More formally, let p_r be the r-th position of a path that follows
rank-nearest successors from a position p_1 of string T with Rank[T[p_1]] = 1
to its rank-nearest successor p_2 with Rank[T[p_2]]= 2, etc, to position p_r
with Rank[T[p_r]] = r. Further, let p_k and p_l the outermost positions
observed on this path, i.e., p_l = min({p_1,...p_r}) and p_k =
max({p_1,..p_r}). The rank interval [p, p'] of position p_r has the same
character set as C(S[i,j]), where j = Pos[r+1]-1], iff [p_k, p_l] \subseteq
[p, p'].
Didier precomputes rank-nearest successors and stores them in a table called
Succ. The full algorithm is described in pseudo-code below.
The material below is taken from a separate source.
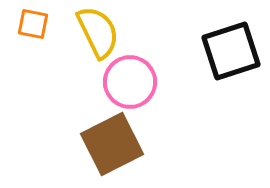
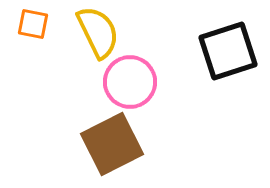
black square: moved 3 px left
Algorithm 3 (Didier's Algorithm)----------------------------------------------
Input: Two strings S and T
Output: List of all maximal common intervals between S and T
1. For i=1,...,|S|
2. Compute tables Rank w.r.t. S[i,|S|]
3. Compute table of intervals Int for T
4. Compute table Succ for T
5. Initialize List with positions in T of rank 1 and their corresponding
rank intervals
6. While List is not empty
7. (y, [p_k,p_l]) <- the first element of List verifying [p_k,p_l]
\subseteq Int[y]
8. r_y <- Rank[T[y]]
9. j <- Pos[r_y+1]-1
// test if there are locations to output
10. If i = 1 or Rank[S[i-1]] > r_y
11. Output ([i,j], Int[y])
12. previous <- Int[y]
13. For each following element (y, [p_k,p_l]) in List
14. If [p_k,p_l] \subseteq Int[y] and Int[y] != previous
15. Output ([i,j], Int[y])
16. previous <- Int[y]
// compute the next level
17. For each element (y,[p_k,p_l]) in List
18. Remove (y, [p_k,p_l]) from List
19. If Succ[y] exists and y is the leftmost index with minimal
rank distance to Succ[y] among positions of the list
having the same successor
20. y <- Succ[y]
// update path bounds
21. If y < p_k, then p_k <- y
22. If y > p_l, then p_l <- y
23. Add (y, [p_k,p_l]) to List
------------------------------------------------------------------------------
Runtime. Each position i in S is used once as left bound, hence the outer
for loop contributes O(|S|) time. For each fixed i, table Rank can be computed
in O(|S|) time, whereas tables Int and Succ can be computed in O(|T|) time (no
proof). The number of positions visited when following all paths of
rank-nearest successors in T cannot exceed T. In each step, tracking and
extending the path's bounds and testing whether the path's bounds are within
the current rank interval can be performed in constant time. Thus, the
algorithm overall takes O(n^2) time, where n=max(|S|, |T|).